--- TUGAS YANG DIBERIKAN ---
Tuliskan lanjutan teks tentang dugaan penimbunan paksa mangrove, dimulai tepat setelah kalimat terakhirnya.
***** KUTIPAN DOKUMEN
Ketua Lembaga Komando Pemberantasan Korupsi (LKPK) Kepri, Kennedy Sihombing, dengan tegas mendesak pihak berwenang untuk segera turun tangan dan menindak tegas pihak yang diduga terlibat.
“Jangan ada pembiaran! Pihak berwenang harus segera turun tangan, mengusut tuntas, dan menindak siapa pun yang bertanggung jawab. Jika benar terjadi penimbunan paksa mangrove, ini adalah kejahatan lingkungan yang tidak boleh dibiarkan!” tegas Kennedy.
Ia menekankan bahwa mangrove memiliki peran penting dalam menjaga keseimbangan ekosistem pesisir. Selain sebagai benteng alami yang melindungi pantai dari abrasi, hutan mangrove juga menjadi habitat bagi berbagai biota laut.
Jika ekosistem ini dirusak demi kepentingan bisnis, dampaknya bisa sangat luas, termasuk bagi masyarakat sekitar.
“Mangrove itu benteng alami kita! Jika dirusak seenaknya demi kepentingan bisnis, siapa yang bertanggung jawab atas dampaknya nanti? Jangan sampai ada unsur gratifikasi atau penyalahgunaan kewenangan yang membiarkan ini terjadi!” tambahnya.
Dugaan penimbunan paksa mangrove ini berpotensi melanggar beberapa regulasi terkait lingkungan hidup dan kehutanan, di antaranya:
Undang-Undang Nomor 32 Tahun 2009 tentang Perlindungan dan Pengelolaan Lingkungan Hidup
- Pasal 98: Setiap orang yang sengaja melakukan perusakan lingkungan yang menimbulkan kerugian besar dapat dipidana.
- Pasal 109: Setiap orang yang melakukan kegiatan tanpa izin lingkungan dapat dikenakan sanksi pidana.
Undang-Undang Nomor 41 Tahun 1999 tentang Kehutanan
- Pasal 50 ayat (3): Setiap orang dilarang melakukan kegiatan yang mengakibatkan kerusakan hutan mangrove tanpa izin.
- Pasal 78: Pelanggaran terhadap ketentuan ini dapat dikenakan sanksi pidana dan denda.
**********
***** CUPLIKAN DATA
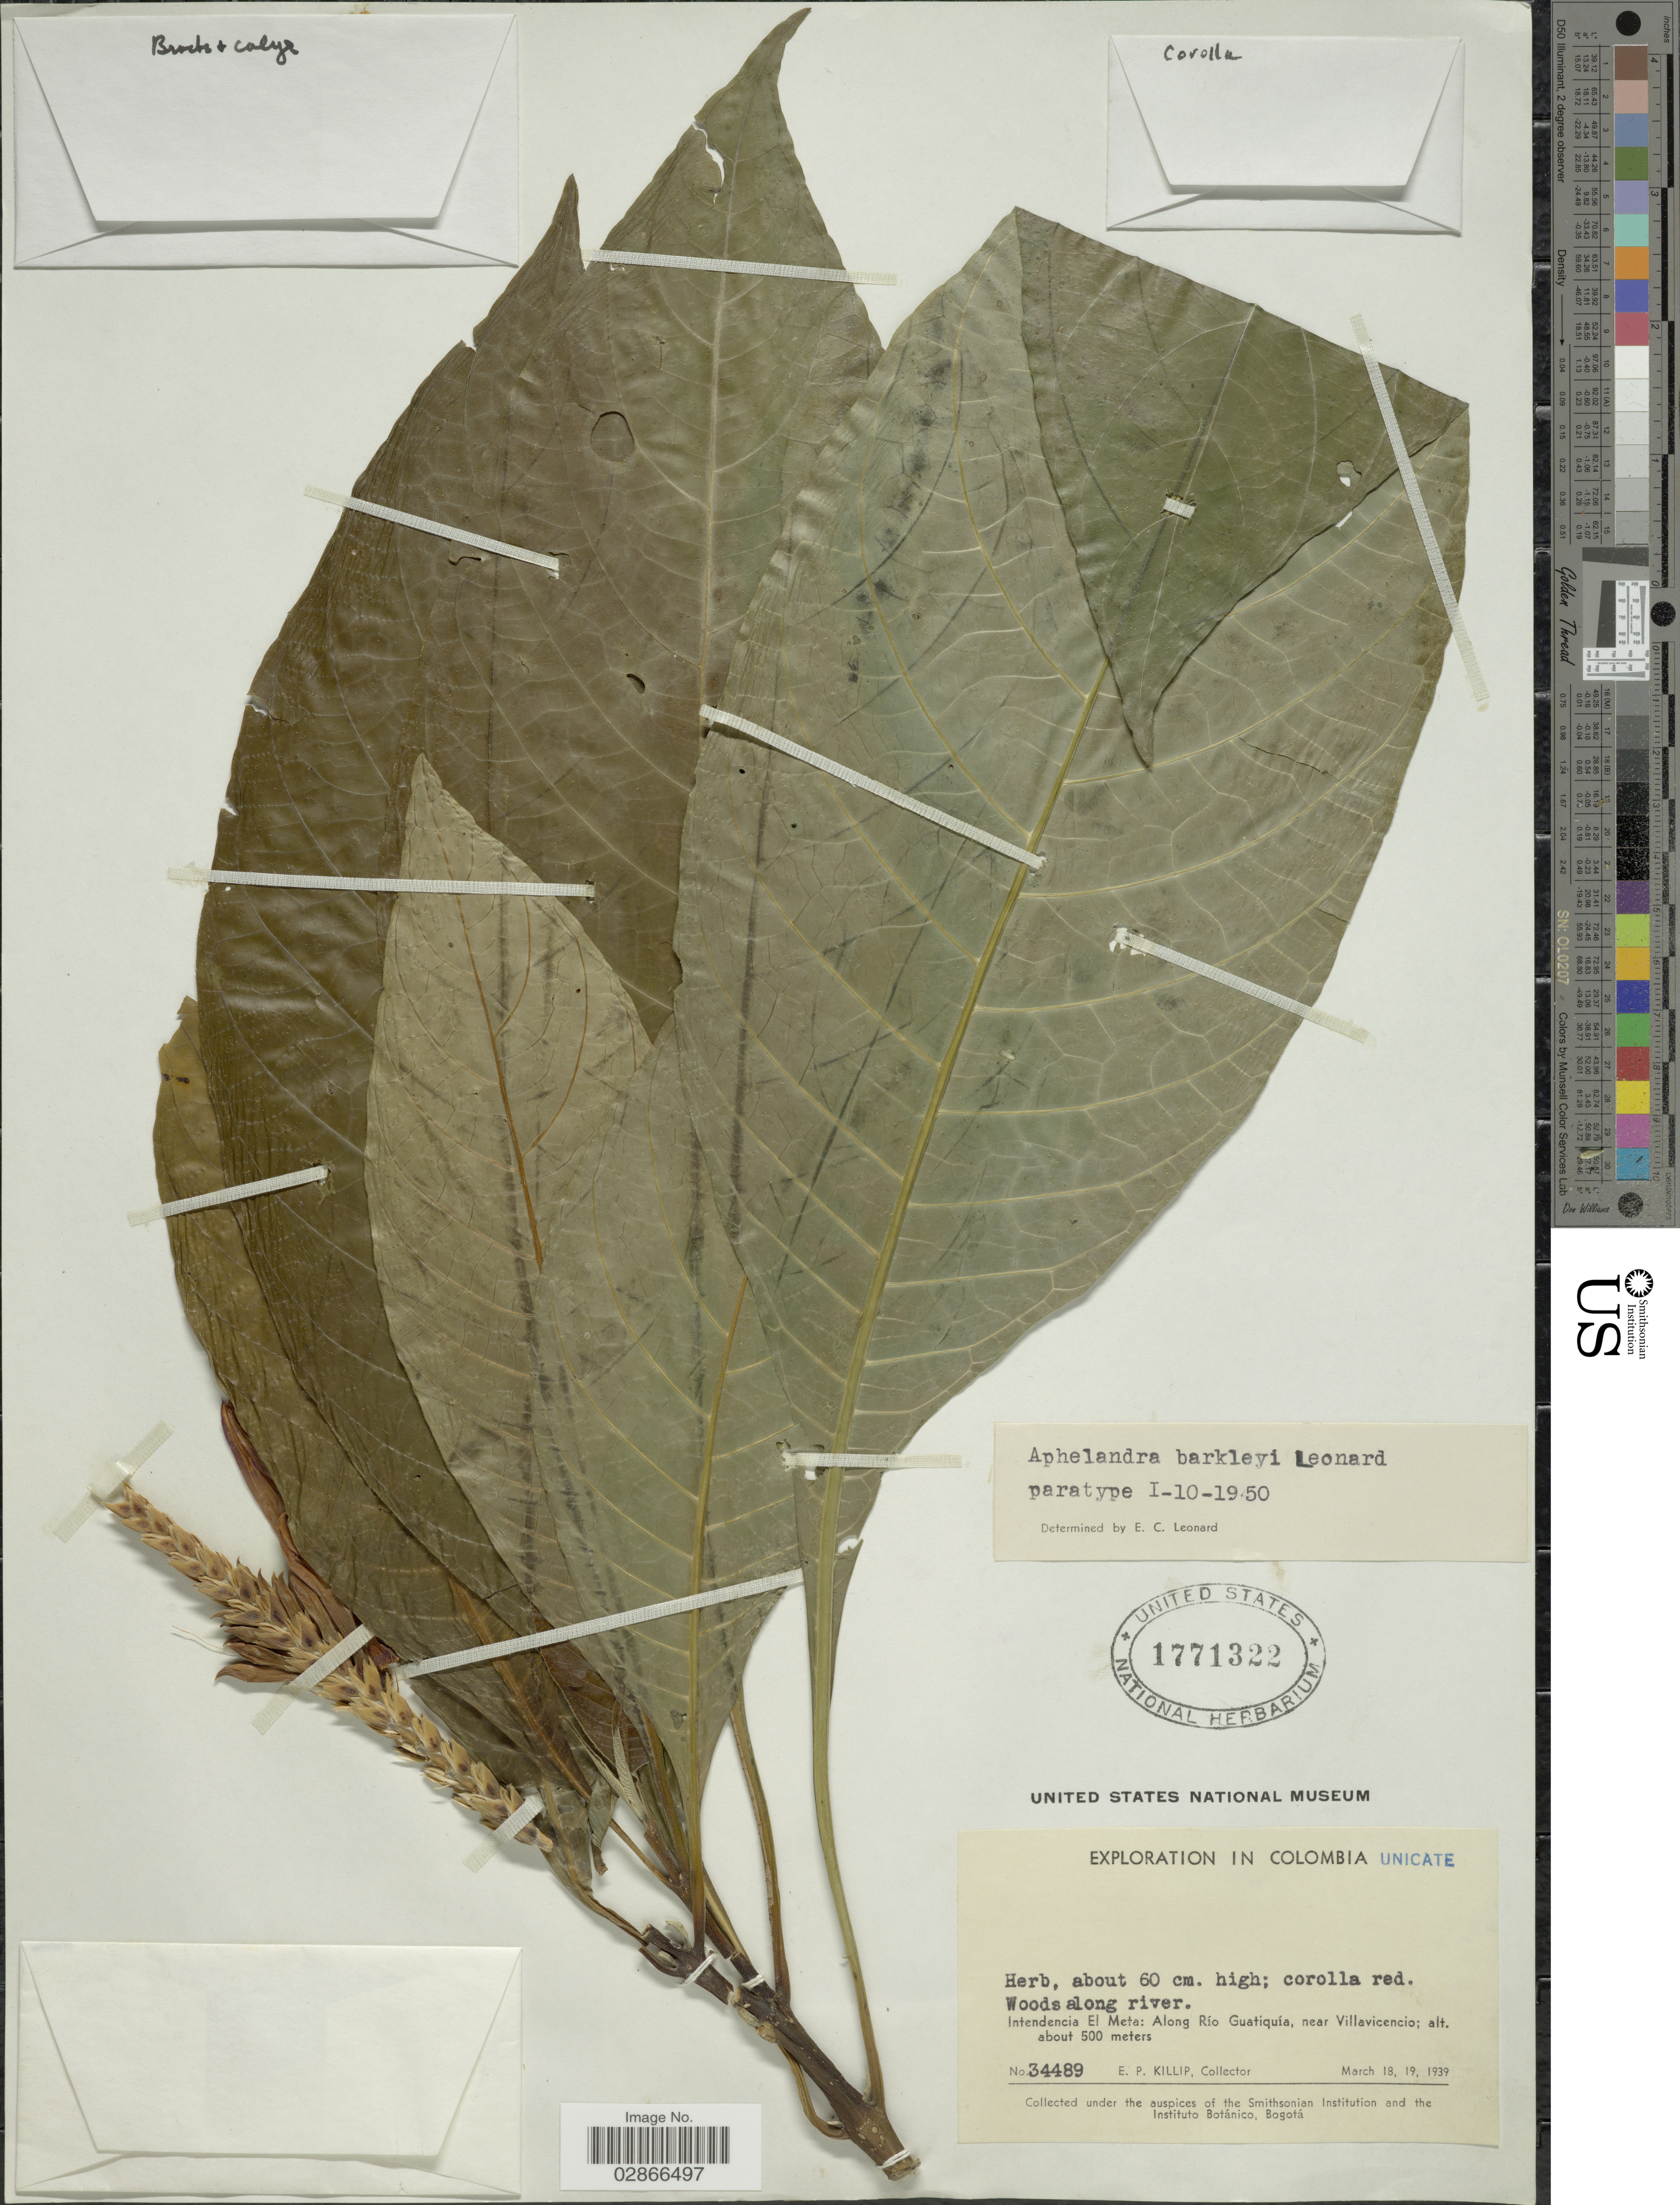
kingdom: Plantae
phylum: Tracheophyta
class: Magnoliopsida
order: Lamiales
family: Acanthaceae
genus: Aphelandra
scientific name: Aphelandra barkleyi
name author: Leonard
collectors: E. P. Killip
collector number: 34489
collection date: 1939-03-18/1939-03-19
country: Colombia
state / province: Meta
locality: Intendencia El Meta: Along Río Guatiquía, near Villavicencio.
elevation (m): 500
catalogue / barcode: US 1771322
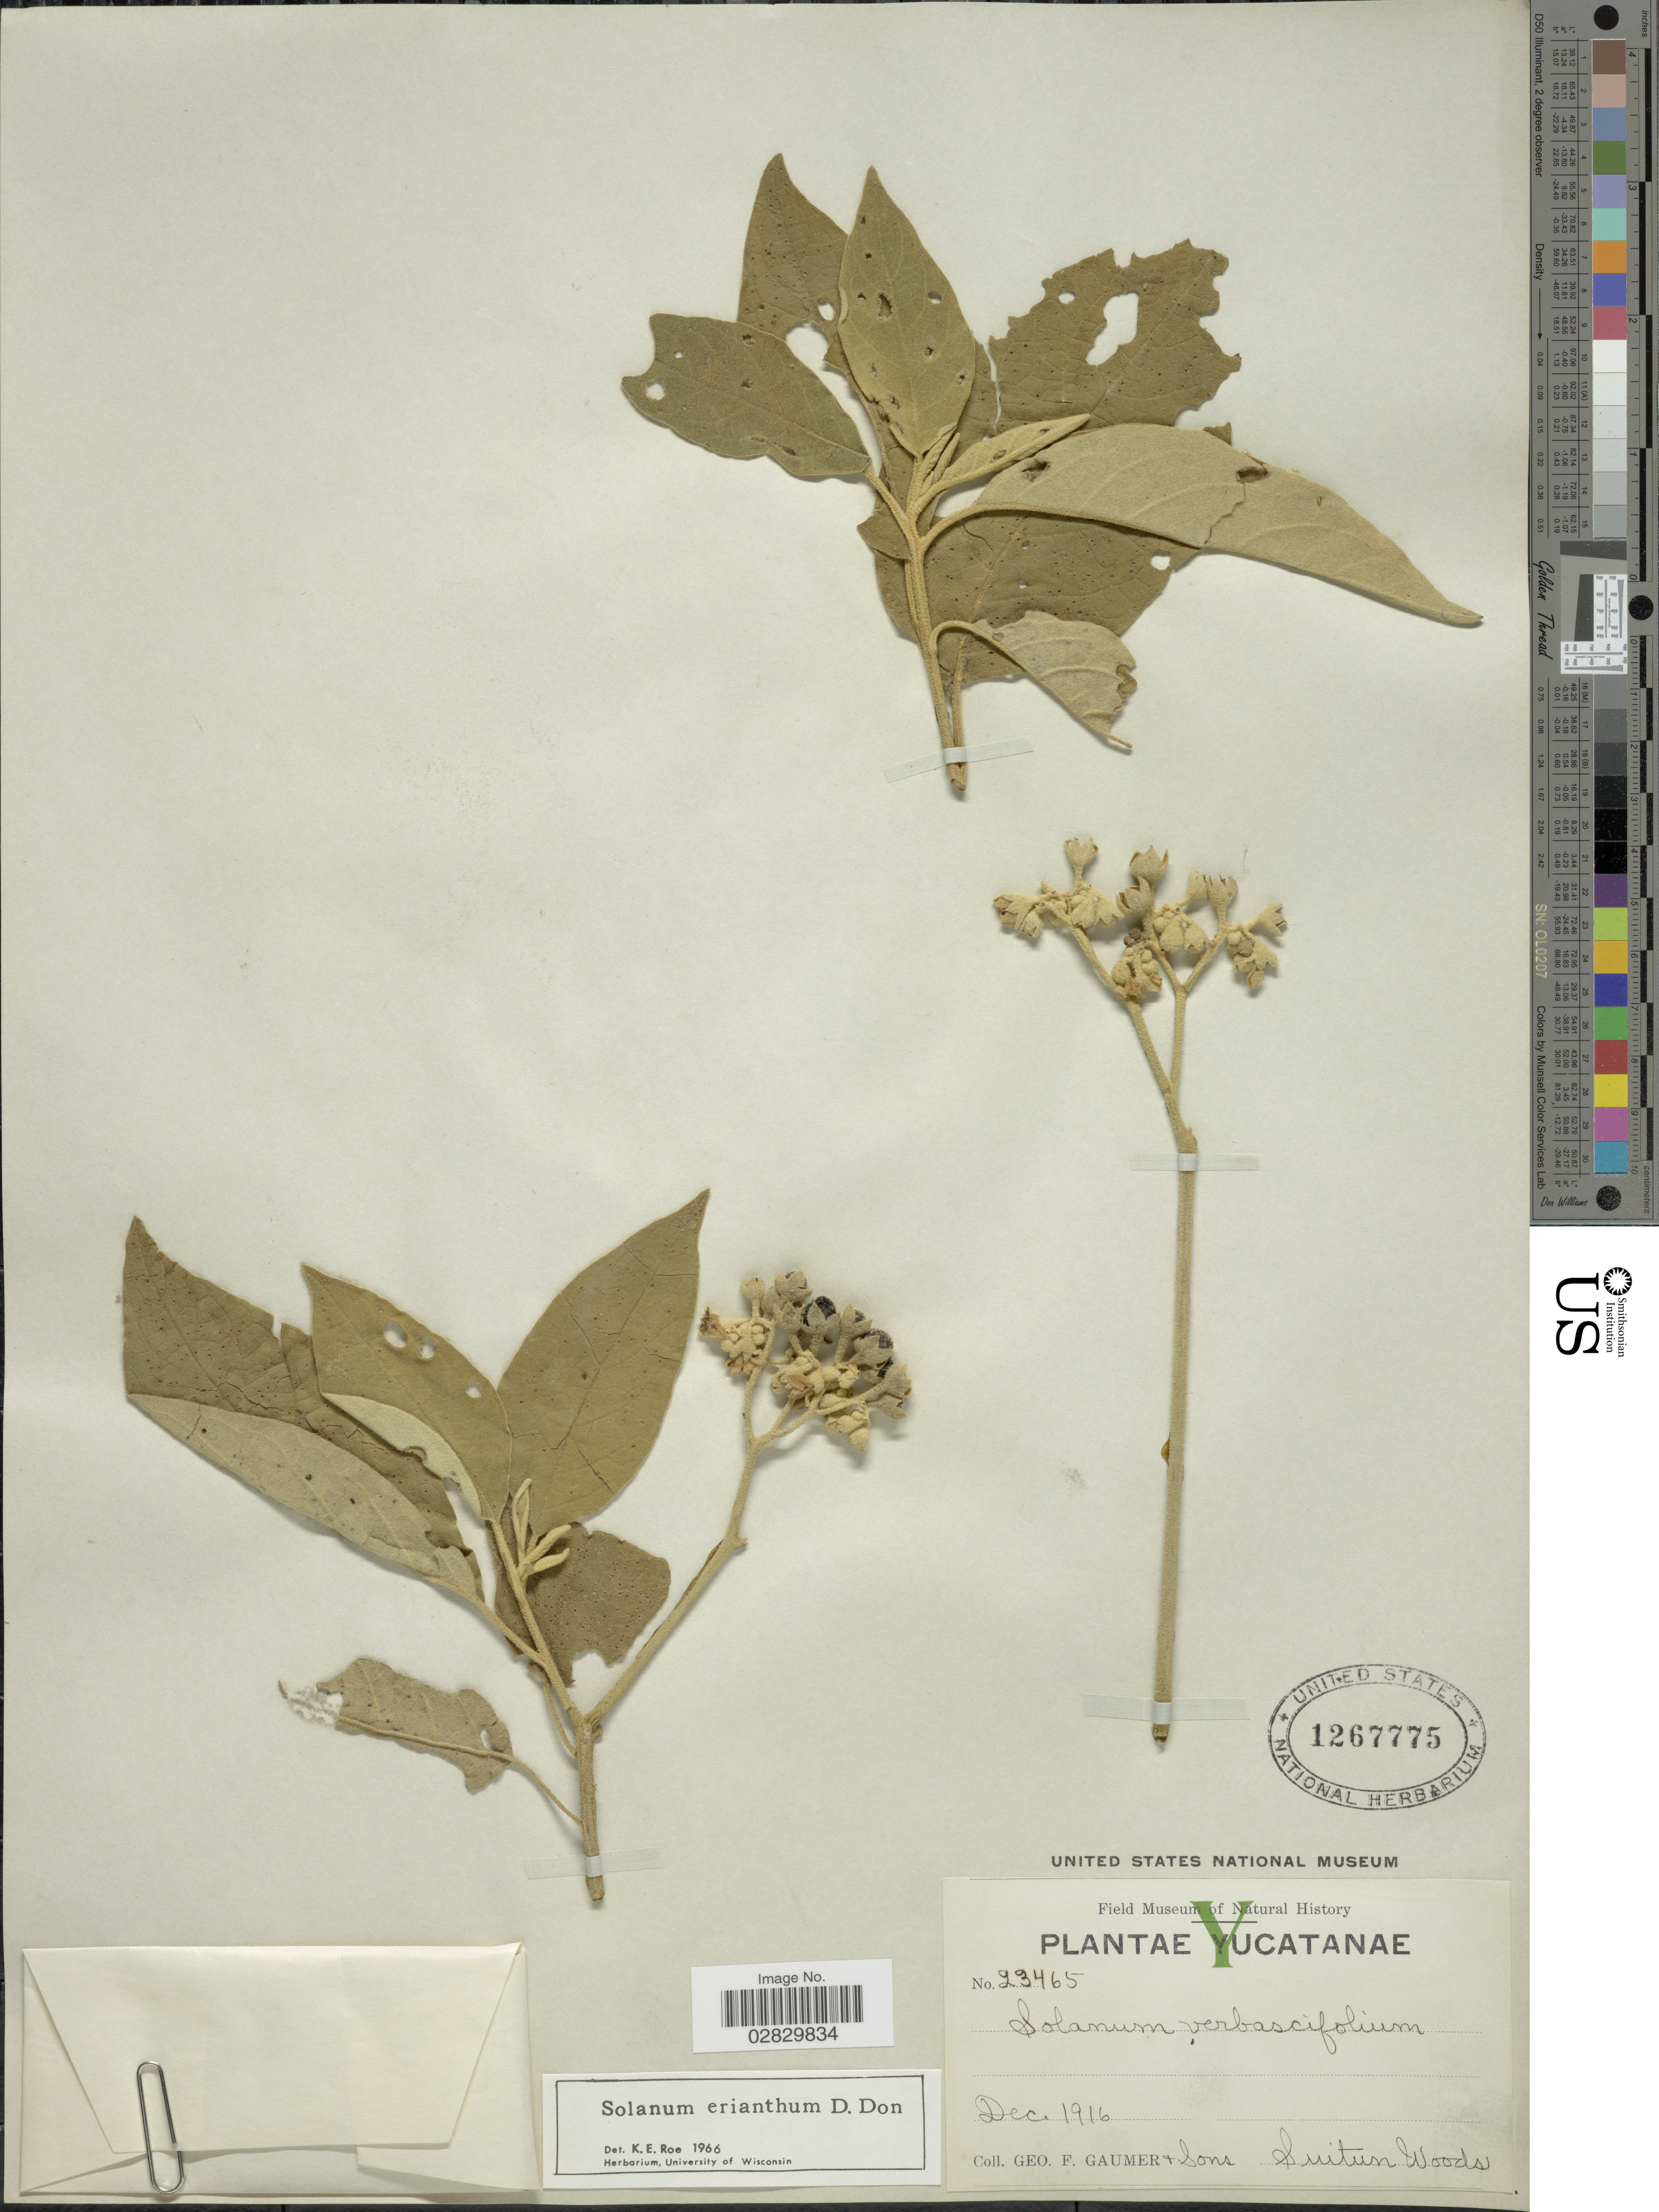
**********
--- HASIL ---
Peraturan Pemerintah Nomor 26 Tahun 2020 tentang Rehabilitasi dan Reklamasi Hutan
- Mengatur kewajiban pemulihan ekosistem mangrove yang telah dirusak.
Peraturan Menteri Lingkungan Hidup dan Kehutanan Nomor P.68/MENLHK/2017
- Menetapkan ketentuan teknis dalam perlindungan hutan mangrove.
Jika terbukti terjadi pelanggaran, pelaku dapat dikenakan sanksi pidana berupa hukuman penjara hingga 15 tahun dan denda maksimal Rp10 miliar, sebagaimana diatur dalam UU Lingkungan Hidup dan UU Kehutanan.
Selain itu, pihak yang terlibat juga bisa dikenakan sanksi administratif, seperti pembekuan atau pencabutan izin usaha, serta diwajibkan melakukan pemulihan ekosistem sesuai dengan PP 26/2020.
Apabila terdapat unsur gratifikasi atau penyalahgunaan kewenangan, maka kasus ini juga dapat masuk dalam ranah Tindak Pidana Korupsi, yang ancaman hukumannya bisa mencapai penjara seumur hidup atau denda hingga Rp1 miliar.
“Jangan sampai kasus ini tenggelam tanpa kejelasan! Aparat harus bertindak cepat sebelum kerusakan semakin parah!” seru Kennedy.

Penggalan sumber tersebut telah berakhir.